Semantics of calculation return value

Hello,

I hope someone can clarify the semantics of calculation return value. The following calculation of a last response from an LLM that is stored in a relationship works:

  calculations do
    calculate :llm_response, :string do
      calculation fn llm_response, _context ->
        [llm_response] = Ash.load!(llm_response, run: [:messages])
        last_message = llm_response.run.messages |> Enum.at(-1)
        [last_message.content]
      end
    end
  end

It loads a nested relationship and extract the content of the last message. After the definitions above, calling

{:ok, run} = LLMRun |> Ash.get("27face7e-6443-43bd-bb69-e7529eedd20c", load: [:llm_response])

will return a run resource where run.llm_response is a string, as expected.

However, I don’t fully understand why I should wrap the content (which is a string) in a list, given that I defined the return type as a :string in calculate :llm_response, :string? (If I don’t wrap it in a list, I get (Protocol.UndefinedError) protocol Enumerable not implemented for type BitString.; I decided to experiment with wrapping the return value in a list and it worked, to my surprise).

I’m using AshSqlite.DataLayer (not sure if that matters or not).

Thank you!

Calculations operate on a list of records for efficiency reasons.
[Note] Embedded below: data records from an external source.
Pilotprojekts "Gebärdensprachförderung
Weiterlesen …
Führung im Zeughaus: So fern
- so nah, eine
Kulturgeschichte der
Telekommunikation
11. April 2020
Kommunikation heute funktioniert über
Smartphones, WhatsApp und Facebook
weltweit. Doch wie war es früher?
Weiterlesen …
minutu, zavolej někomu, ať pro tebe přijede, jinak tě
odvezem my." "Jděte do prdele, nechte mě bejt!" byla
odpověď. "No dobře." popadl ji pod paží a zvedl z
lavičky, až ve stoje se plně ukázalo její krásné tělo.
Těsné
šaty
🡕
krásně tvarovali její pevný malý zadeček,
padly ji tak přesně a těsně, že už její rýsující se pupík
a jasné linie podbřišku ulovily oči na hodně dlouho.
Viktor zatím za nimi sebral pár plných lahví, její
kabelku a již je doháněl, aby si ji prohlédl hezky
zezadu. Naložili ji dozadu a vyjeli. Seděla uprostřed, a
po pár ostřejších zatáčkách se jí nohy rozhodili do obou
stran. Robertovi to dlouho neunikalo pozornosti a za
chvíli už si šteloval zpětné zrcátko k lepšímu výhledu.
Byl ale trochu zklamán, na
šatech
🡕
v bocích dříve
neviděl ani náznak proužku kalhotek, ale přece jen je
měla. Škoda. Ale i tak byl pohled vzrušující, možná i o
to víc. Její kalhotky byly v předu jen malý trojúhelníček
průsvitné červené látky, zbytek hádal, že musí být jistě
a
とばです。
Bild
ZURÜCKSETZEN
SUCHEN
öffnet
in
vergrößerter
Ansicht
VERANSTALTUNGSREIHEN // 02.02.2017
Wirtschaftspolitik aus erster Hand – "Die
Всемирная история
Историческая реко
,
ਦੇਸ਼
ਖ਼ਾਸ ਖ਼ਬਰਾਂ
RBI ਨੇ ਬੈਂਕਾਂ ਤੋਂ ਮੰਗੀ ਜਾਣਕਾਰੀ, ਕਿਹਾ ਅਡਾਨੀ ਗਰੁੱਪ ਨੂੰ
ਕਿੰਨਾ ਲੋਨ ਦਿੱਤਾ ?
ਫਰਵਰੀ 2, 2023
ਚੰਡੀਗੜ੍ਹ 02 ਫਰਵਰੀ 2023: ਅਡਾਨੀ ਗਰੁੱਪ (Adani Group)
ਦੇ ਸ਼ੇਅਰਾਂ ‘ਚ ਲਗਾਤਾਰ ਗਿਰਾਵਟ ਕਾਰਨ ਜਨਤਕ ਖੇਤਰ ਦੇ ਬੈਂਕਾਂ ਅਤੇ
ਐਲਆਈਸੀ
The calculate function is passed in a list of records and must return a list of calculated terms.

For example, if you were selecting 100 records, and needed to load some associated data from the database for each record, this could be done in a single load instead of 100.

2 Likes

Also worth pointing out that that only works correctly because you are using Ash.get and so only have a single record.

If you did a_list_of_records |> Ash.load(:llm_response) your [single_thing] = ... match would fail.

1 Like

Thank you both, it’s very clear now!

Indeed, I changed my code (after refactoring some attribute names) to

  calculations do
    calculate :llm_response, :string do
      calculation fn runs, _context ->
        runs
        |> Ash.load!(chain: [:messages])
        |> Enum.map(fn run ->
          last_message = run.chain.messages |> List.last()
          last_message.content
        end)
      end
    end
  end

and now the above Ash.get as well as

LLMRun |> Ash.Query.for_read(:read) |> Ash.read!(load: :llm_response)

work as expected.

1 Like

You can optimize this further:

  calculations do
    calculate :llm_response, :string do
      calculation fn runs, _context ->
        message_query =
          Message
          |> Ash.Query.sort(created_at: :desc)
          |> Ash.Query.limit(1)

        runs
        |> Ash.load!(chain: [messages: message_query])
        |> Enum.map(fn run ->
          last_message = run.chain.messages |> List.last()
          last_message.content
        end)
      end
    end
  end

Furthermore, if you break it out into a module-based calculation, you can take advantage of the more optimized dependency loading for calculations.

defmodule MyApp.MyDomain.MyResource.Calculations.LastRun do
  use Ash.Resource.Calculation

  def load(_, _, _) do
    message_query =
      Message
      |> Ash.Query.sort(created_at: :desc)
      |> Ash.Query.limit(1)

    [chain: [messages: message_query]]
  end

  def calculate(_, _, _) do
    Enum.map(runs, fn run ->
      last_message = run.chain.messages |> List.last()
      last_message.content
    end)
  end
end

Then you can do calculate :llm_response, :string, MyApp.MyDomain.MyResource.Calculations.LastRun

1 Like

Great suggestion, thank you! Reading the documentation more closely, I see that anonymous lambdas are not recommended, and I should be really using module-based approach everywhere.

1 Like

And while we are on this topic: I assume that I cannot use expressions here because of the need to refer to (nested) relationships?

In this case, actually, you can :slight_smile:

calculate :llm_response, :string, expr(first(chain.messages, field: :content, query: [sort: [created_at: :desc]]))

Something like that should work.

1 Like

Wow! I keep getting impressed by Ash.